### YOUR ASSIGNMENT
Wherever a picture sits, omit it. Output the rest of the listing exactly.

### GIVEN ENTRIES
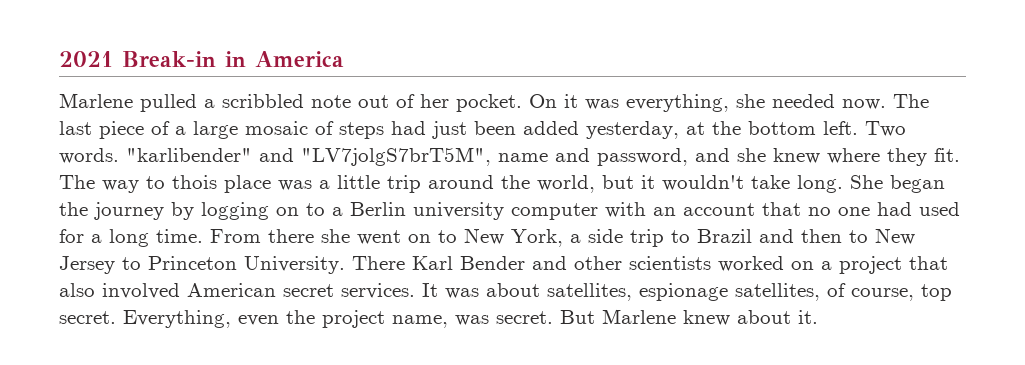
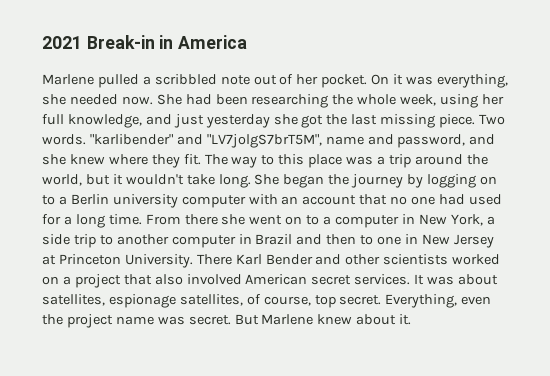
[893,94,929,108] [59,121,858,139] The last piece of a large mosaic of steps had just been added yesterday, at the bottom left. -> [156,94,505,108] [42,114,476,128] She had been researching the whole week, using her full knowledge, and just yesterday she got the last missing piece.
[172,175,217,189] thois -> [278,154,305,165] this
[337,175,380,189] little -> (386, 160) none
(457, 236) none -> [323,214,415,228] a computer in
(690, 236) none -> [116,234,252,248] another computer in
(868, 236) none -> [377,234,419,245] one in
[122,257,141,270] to -> [42,255,56,265] at
[392,315,448,328] name, -> [115,316,154,325] name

### EXERCISE ANSWER
[893,94,929,108] [59,121,858,139] The last piece of a large mosaic of steps had just been added yesterday, at the bottom left. -> [156,94,505,108] [42,114,476,128] She had been researching the whole week, using her full knowledge, and just yesterday she got the last missing piece.
[172,175,217,189] thois -> [278,154,305,165] this
[337,175,380,189] little -> (386, 160) none
(457, 236) none -> [323,214,415,228] a computer in
(690, 236) none -> [116,234,252,248] another computer in
(868, 236) none -> [377,234,419,245] one in
[122,257,141,270] to -> [42,255,56,265] at
[392,315,448,328] name, -> [115,316,154,325] name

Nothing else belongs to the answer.